**THE TASK:** Set down exactly, from the records below, the line with "High 21:24 |" through the line with "Low 21:46 |", and nothing else.

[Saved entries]
──────

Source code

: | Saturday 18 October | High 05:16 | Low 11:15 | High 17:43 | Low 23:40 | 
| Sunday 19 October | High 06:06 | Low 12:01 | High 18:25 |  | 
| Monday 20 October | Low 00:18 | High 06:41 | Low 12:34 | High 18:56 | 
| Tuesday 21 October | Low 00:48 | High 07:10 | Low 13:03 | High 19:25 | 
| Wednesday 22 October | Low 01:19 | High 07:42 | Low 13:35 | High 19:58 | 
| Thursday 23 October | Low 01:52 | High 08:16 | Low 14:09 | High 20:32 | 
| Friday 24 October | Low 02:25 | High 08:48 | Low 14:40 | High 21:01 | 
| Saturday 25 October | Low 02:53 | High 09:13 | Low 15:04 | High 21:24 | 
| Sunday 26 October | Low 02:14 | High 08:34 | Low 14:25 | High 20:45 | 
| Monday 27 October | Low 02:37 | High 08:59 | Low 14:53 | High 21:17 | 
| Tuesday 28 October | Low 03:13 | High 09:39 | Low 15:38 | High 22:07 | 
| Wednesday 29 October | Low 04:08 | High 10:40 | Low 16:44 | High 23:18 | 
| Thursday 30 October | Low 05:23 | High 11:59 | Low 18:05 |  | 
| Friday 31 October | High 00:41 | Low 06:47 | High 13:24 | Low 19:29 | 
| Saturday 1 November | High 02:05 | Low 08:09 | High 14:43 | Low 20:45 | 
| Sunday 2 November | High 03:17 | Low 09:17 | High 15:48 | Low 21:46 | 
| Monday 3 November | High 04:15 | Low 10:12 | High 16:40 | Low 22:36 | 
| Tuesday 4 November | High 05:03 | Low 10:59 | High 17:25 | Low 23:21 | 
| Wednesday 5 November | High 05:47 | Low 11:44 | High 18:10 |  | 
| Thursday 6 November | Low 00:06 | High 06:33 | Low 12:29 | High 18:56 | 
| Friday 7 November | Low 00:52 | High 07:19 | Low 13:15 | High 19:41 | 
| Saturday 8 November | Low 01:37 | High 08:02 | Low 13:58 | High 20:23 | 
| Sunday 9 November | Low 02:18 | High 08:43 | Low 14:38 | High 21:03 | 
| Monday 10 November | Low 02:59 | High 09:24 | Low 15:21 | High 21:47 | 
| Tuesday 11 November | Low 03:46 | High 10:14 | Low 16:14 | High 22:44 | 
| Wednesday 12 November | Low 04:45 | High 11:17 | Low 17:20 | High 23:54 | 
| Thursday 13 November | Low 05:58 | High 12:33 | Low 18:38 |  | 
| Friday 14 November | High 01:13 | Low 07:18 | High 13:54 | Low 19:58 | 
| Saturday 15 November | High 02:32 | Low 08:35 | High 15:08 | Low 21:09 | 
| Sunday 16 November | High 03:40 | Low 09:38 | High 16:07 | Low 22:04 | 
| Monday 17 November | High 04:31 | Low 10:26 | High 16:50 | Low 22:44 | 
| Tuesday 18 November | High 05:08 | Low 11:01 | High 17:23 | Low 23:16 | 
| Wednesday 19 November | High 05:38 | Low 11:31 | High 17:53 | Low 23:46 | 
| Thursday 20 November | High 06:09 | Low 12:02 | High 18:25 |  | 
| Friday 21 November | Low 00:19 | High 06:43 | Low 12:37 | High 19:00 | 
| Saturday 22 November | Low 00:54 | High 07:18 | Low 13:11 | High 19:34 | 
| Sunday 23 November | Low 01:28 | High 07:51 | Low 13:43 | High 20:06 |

──────

**ANSWER BOX:**
| Saturday 25 October | Low 02:53 | High 09:13 | Low 15:04 | High 21:24 | 
| Sunday 26 October | Low 02:14 | High 08:34 | Low 14:25 | High 20:45 | 
| Monday 27 October | Low 02:37 | High 08:59 | Low 14:53 | High 21:17 | 
| Tuesday 28 October | Low 03:13 | High 09:39 | Low 15:38 | High 22:07 | 
| Wednesday 29 October | Low 04:08 | High 10:40 | Low 16:44 | High 23:18 | 
| Thursday 30 October | Low 05:23 | High 11:59 | Low 18:05 |  | 
| Friday 31 October | High 00:41 | Low 06:47 | High 13:24 | Low 19:29 | 
| Saturday 1 November | High 02:05 | Low 08:09 | High 14:43 | Low 20:45 | 
| Sunday 2 November | High 03:17 | Low 09:17 | High 15:48 | Low 21:46 | 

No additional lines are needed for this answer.